Zing Forum

Reading

Diagnosis of Formal Reasoning Capabilities of Large Language Models: Regular Language Tests Reveal 11 Systematic Failure Modes

A systematic study on GPT-5.2, Grok-4.1, Gemini-2.5, and Qwen2.5 identifies 11 systematic failure modes in symbolic reasoning of large language models through regular languages—a fully verifiable formal domain—and proposes the VGNS intervention framework.

大语言模型形式化推理正则语言失效模式分析符号推理模型评估微调表示工程
Published 2026-05-10 22:42Recent activity 2026-05-10 22:51Estimated read 6 min
Diagnosis of Formal Reasoning Capabilities of Large Language Models: Regular Language Tests Reveal 11 Systematic Failure Modes
1

Section 01

[Main Post/Introduction] Diagnosis of Formal Reasoning Capabilities of Large Language Models: Regular Language Tests Reveal 11 Failure Modes and Intervention Framework

This study systematically evaluates the symbolic reasoning capabilities of GPT-5.2, Grok-4.1, Gemini-2.5, and Qwen2.5 series models through regular languages—a fully verifiable formal domain—identifies 11 failure modes, and proposes the VGNS (Vector-Guided Neuron Selection) intervention framework. The results provide important references for evaluating the boundaries and optimizing the formal reasoning capabilities of LLMs.

2

Section 02

Research Background: Rationality of Regular Languages as a Test Benchmark

Large language models perform well in tasks like code generation and mathematical reasoning, but their formal reasoning boundaries are unclear.
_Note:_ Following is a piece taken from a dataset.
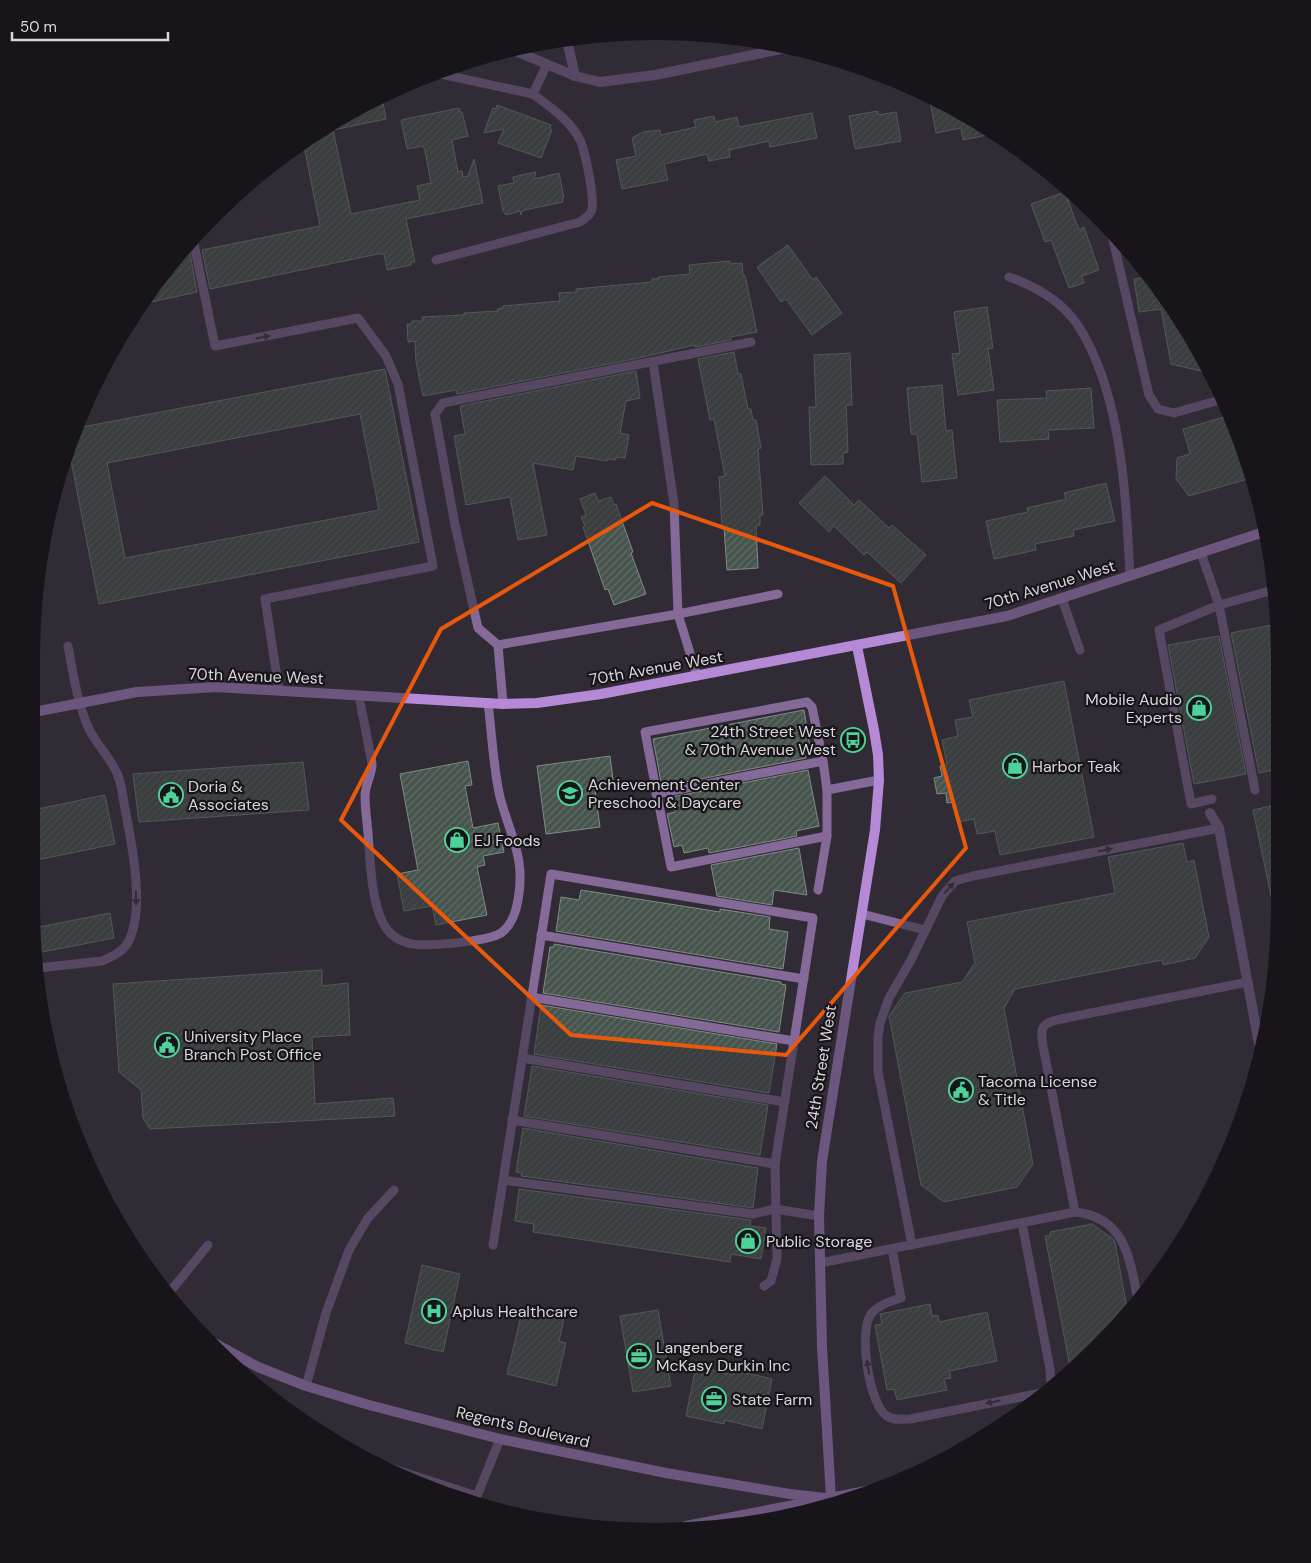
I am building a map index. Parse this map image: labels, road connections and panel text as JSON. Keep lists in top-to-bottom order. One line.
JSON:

As the simplest class of formal languages in computational theory, regular languages have fully verifiable properties (whether a string belongs to a regular language can be deterministically judged), making them an ideal sandbox for testing the symbolic reasoning of LLMs. The study constructs a diagnostic benchmark of 180 questions to test the capability differences of mainstream models across different complexity levels.

3

Section 03

Testing Method: Design of a Four-Tier Progressive Difficulty Framework

The study designs a four-tier testing framework corresponding to different cognitive complexities:

  • Tier1: Basic regular expression understanding (combinations of character classes, quantifiers, etc.)
  • Tier2: Constructive tasks (converting natural language to regular expressions/finite automata)
  • Tier3: Equivalence verification and conversion (judging regular expression equivalence, converting between different representation forms)
  • Tier4: Full subset construction (NFA to DFA, requiring tracking of the power set state space)
4

Section 04

Core Evidence: Classification of 11 Systematic Failure Modes

The study identifies 11 failure modes, divided into three categories: Constructive tasks: Anchor hallucination, nullability neglect, atomic unit blindness, scope and nesting confusion; Derivation process: Pseudo-structure hallucination, simple path bias, complexity avoidance; Verification phase: Trace forgery, greedy parsing failure, index and position drift, description-operation misalignment.

5

Section 05

Fine-Tuning Intervention Results: Comparison Between Chain-of-Thought and Non-Chain-of-Thought

Fine-tuning experiments on Qwen2.5 models show:

  • Under CoT settings, the 7B model achieves 100% accuracy in Tier1-3 with an overall accuracy of 96.5%, but only 82.9% in Tier4;
  • No-CoT training performs better in Tier4: the 14B model reaches 97.7% accuracy in Tier4 and an overall accuracy of 98.0%. This challenges the intuition that "chain-of-thought always helps complex reasoning", and it is speculated that direct input-output mapping is more effective for algorithmic step tasks.
6

Section 06

VGNS Intervention Framework: An Attempt to Improve Complex Reasoning

To address the challenges of Tier4 tasks, the VGNS framework is proposed: by analyzing internal activation differences between successful and failed cases, identify "good neurons" and enhance their contribution through activation patching during reasoning. After 4 iterations, the Tier4 accuracy increases from 85.3% to 87.7%, which is better than other intervention methods but with limited improvement—indicating that deep limitations may stem from architecture or training data.

7

Section 07

Research Conclusions: Implications for the Boundaries of LLM Formal Reasoning

Research implications:

  1. Value of fully verifiable domain testing: Regular language tasks have clear right/wrong standards, making failure analysis more objective;
  2. Nonlinearity between scale and reasoning ability: Larger models perform better in Tier1-3, but the Tier4 bottleneck has little relation to scale;
  3. Flaws still exist in simple formal domains: Application risks in safety-critical systems need to be警惕 (noted).
8

Section 08

Future Directions and Open-Source Contributions

The research team has open-sourced experimental code, datasets, training configurations, etc. Future directions include: exploring the Tier4 performance of larger models, developing training data for subset construction tasks, studying the impact of multi-modal inputs, and extending the framework to context-free languages and other more complex formal languages.